Crítica do Segundo Caderno de O Globo (19/3/2014)
Crítica/ E se elas fossem para Moscou?
Em dois planos, do cinema
e do teatro, a diretora Christiane Jatahy constrói um fluxo no qual um – a
montagem em si no espaço cênico – alimenta o outro - a projeção simultânea das
imagens captadas na sala ao lado –, e que são vistos, separadamente, mas
intermediados pela intervenção das duas linguagens. Na área da representação,
as atrizes se movimentam sob o foco de onipresentes câmeras, seguidas de
mudanças na cenografia, manipuladas por operosos contrarregras, que fracionam a
ambientação em pequenos sets de
filmagem.

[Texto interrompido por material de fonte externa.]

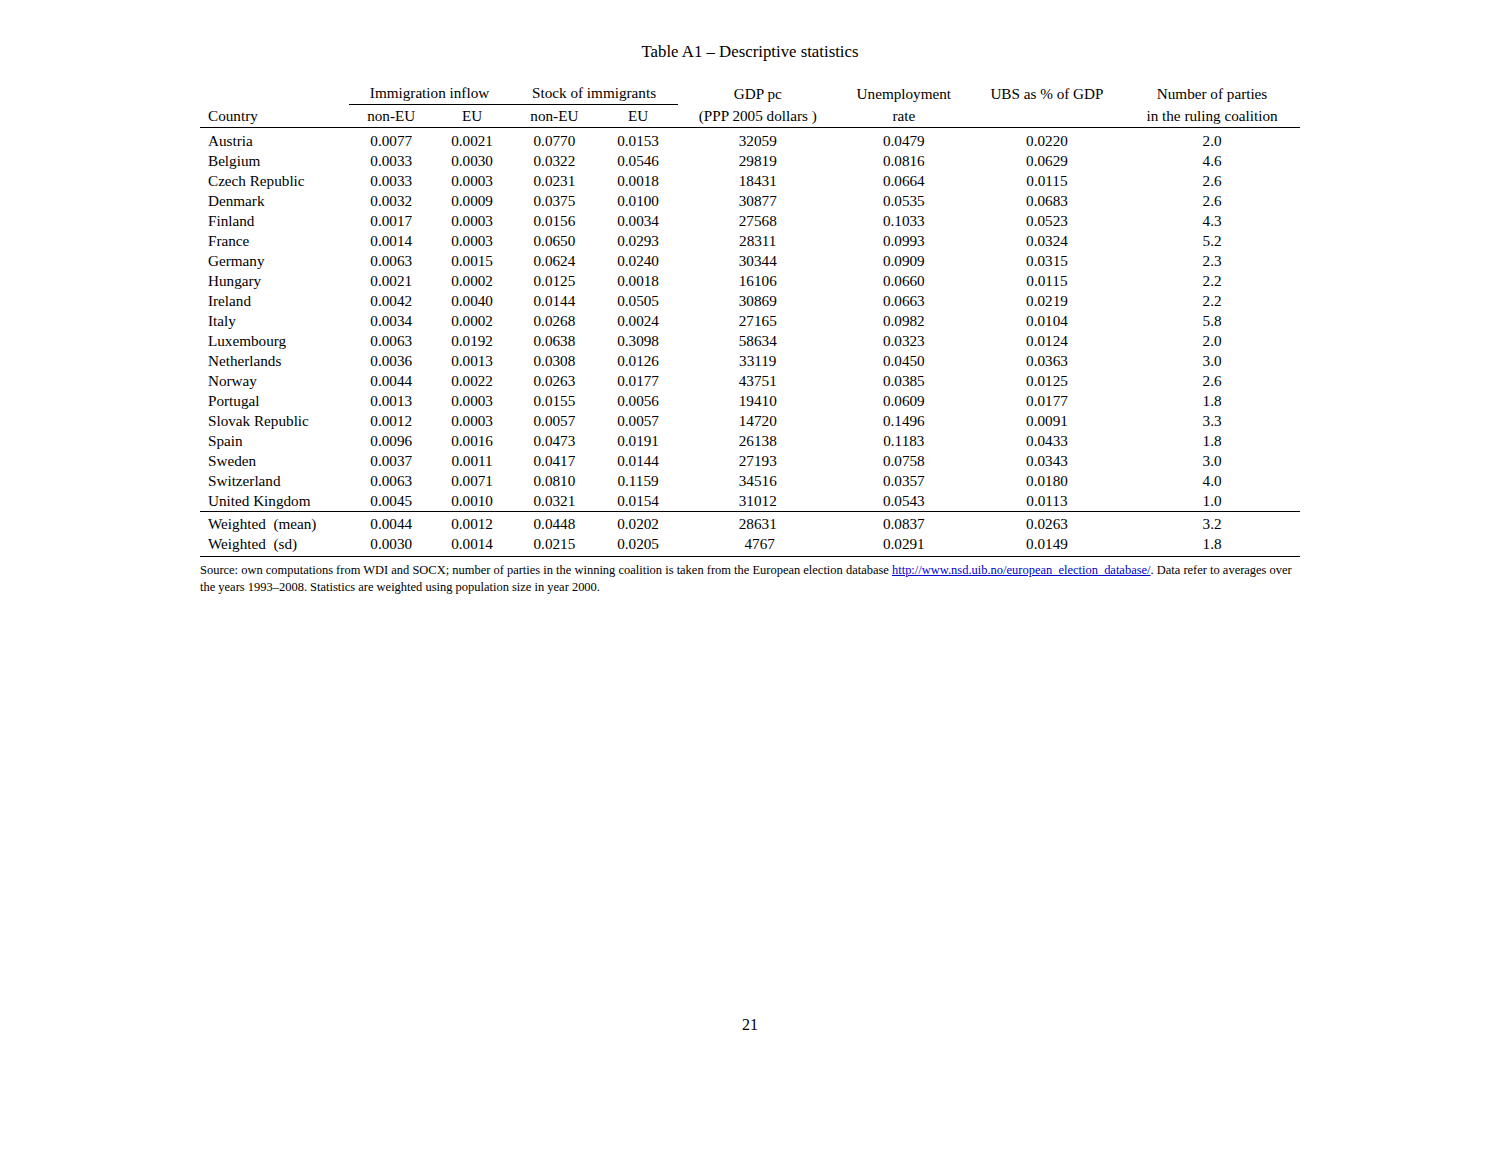Table A1 – Descriptive statistics
| | Immigration inflow | Stock of immigrants | GDP pc | Unemployment | UBS as % of GDP | Number of parties |
| --- | --- | --- | --- | --- | --- | --- |
| Country | non-EU | EU | non-EU | EU | (PPP 2005 dollars ) | rate | | in the ruling coalition |
| Austria | 0.0077 | 0.0021 | 0.0770 | 0.0153 | 32059 | 0.0479 | 0.0220 | 2.0 |
| Belgium | 0.0033 | 0.0030 | 0.0322 | 0.0546 | 29819 | 0.0816 | 0.0629 | 4.6 |
| Czech Republic | 0.0033 | 0.0003 | 0.0231 | 0.0018 | 18431 | 0.0664 | 0.0115 | 2.6 |
| Denmark | 0.0032 | 0.0009 | 0.0375 | 0.0100 | 30877 | 0.0535 | 0.0683 | 2.6 |
| Finland | 0.0017 | 0.0003 | 0.0156 | 0.0034 | 27568 | 0.1033 | 0.0523 | 4.3 |
| France | 0.0014 | 0.0003 | 0.0650 | 0.0293 | 28311 | 0.0993 | 0.0324 | 5.2 |
| Germany | 0.0063 | 0.0015 | 0.0624 | 0.0240 | 30344 | 0.0909 | 0.0315 | 2.3 |
| Hungary | 0.0021 | 0.0002 | 0.0125 | 0.0018 | 16106 | 0.0660 | 0.0115 | 2.2 |
| Ireland | 0.0042 | 0.0040 | 0.0144 | 0.0505 | 30869 | 0.0663 | 0.0219 | 2.2 |
| Italy | 0.0034 | 0.0002 | 0.0268 | 0.0024 | 27165 | 0.0982 | 0.0104 | 5.8 |
| Luxembourg | 0.0063 | 0.0192 | 0.0638 | 0.3098 | 58634 | 0.0323 | 0.0124 | 2.0 |
| Netherlands | 0.0036 | 0.0013 | 0.0308 | 0.0126 | 33119 | 0.0450 | 0.0363 | 3.0 |
| Norway | 0.0044 | 0.0022 | 0.0263 | 0.0177 | 43751 | 0.0385 | 0.0125 | 2.6 |
| Portugal | 0.0013 | 0.0003 | 0.0155 | 0.0056 | 19410 | 0.0609 | 0.0177 | 1.8 |
| Slovak Republic | 0.0012 | 0.0003 | 0.0057 | 0.0057 | 14720 | 0.1496 | 0.0091 | 3.3 |
| Spain | 0.0096 | 0.0016 | 0.0473 | 0.0191 | 26138 | 0.1183 | 0.0433 | 1.8 |
| Sweden | 0.0037 | 0.0011 | 0.0417 | 0.0144 | 27193 | 0.0758 | 0.0343 | 3.0 |
| Switzerland | 0.0063 | 0.0071 | 0.0810 | 0.1159 | 34516 | 0.0357 | 0.0180 | 4.0 |
| United Kingdom | 0.0045 | 0.0010 | 0.0321 | 0.0154 | 31012 | 0.0543 | 0.0113 | 1.0 |
| Weighted (mean) | 0.0044 | 0.0012 | 0.0448 | 0.0202 | 28631 | 0.0837 | 0.0263 | 3.2 |
| Weighted (sd) | 0.0030 | 0.0014 | 0.0215 | 0.0205 | 4767 | 0.0291 | 0.0149 | 1.8 |
Source: own computations from WDI and SOCX; number of parties in the winning coalition is taken from the European election database http://www.nsd.uib.no/european_election_database/. Data refer to averages over the years 1993–2008. Statistics are weighted using population size in year 2000.
21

Para o espectador do teatro, não há imagens projetadas daquilo a que
se está assistindo, e não se criam expectativas de unidade entre palco e tela, já
que ambos estão expostos no seu artesanato e dialogam como performances. “As
três irmãs”, de Anton Tchekov, adaptada e roteirizada pela diretora, é usada
como cenário dramático para a interligação dos meios, elemento de passagem
entre estar na encenação e no filme, metáfora dos desejos das personagens de partir
para Moscou, mas imobilizadas pela inação emocional. Apesar da vontade de buscar
outro tempo, as irmãs estão presas à memória passada e à realidade presente, e
a pergunta que o título do espetáculo propõe é o território explorado como circulação
de técnicas e de sentimentos. Como em outras de suas montagens, Christiane Jatahy
procura atuação coloquial do elenco, contornando os limites da realidade e da
ficção, impostando uma naturalidade que permite aproximar-se da plateia e
servir-lhe bolo, champanhe e vinho. É essa mesma “espontaneidade” que incorpora
as intervenções de tantas outras presenças em cena, das múltiplas trocas de
cenário e de câmeras, e que torna secundária a tensão dramática, que nas
últimas cenas, ao subir o seu tom, se desloca do restante corpo das
interpretações. O texto é submetido a cortes secos, editado sem a progressão
narrativa do autor, posto a serviço da estrutura cineatral, a real expressão dramatúrgica da montagem. A
complexidade técnica de articular câmeras e cenografia, iluminação e som está visível
com a mesma nitidez com que os demais mecanismos se deixam ver, e funcionam com
orquestrada precisão. O trio de atrizes – Stella Rabello (vigorosamente
angustiada), Julia Bernat (juvenilmente inquietante) e Isabel Teixeira (subjetivamente
maternal) – imprime um ímpeto físico que explode em força interpretativa.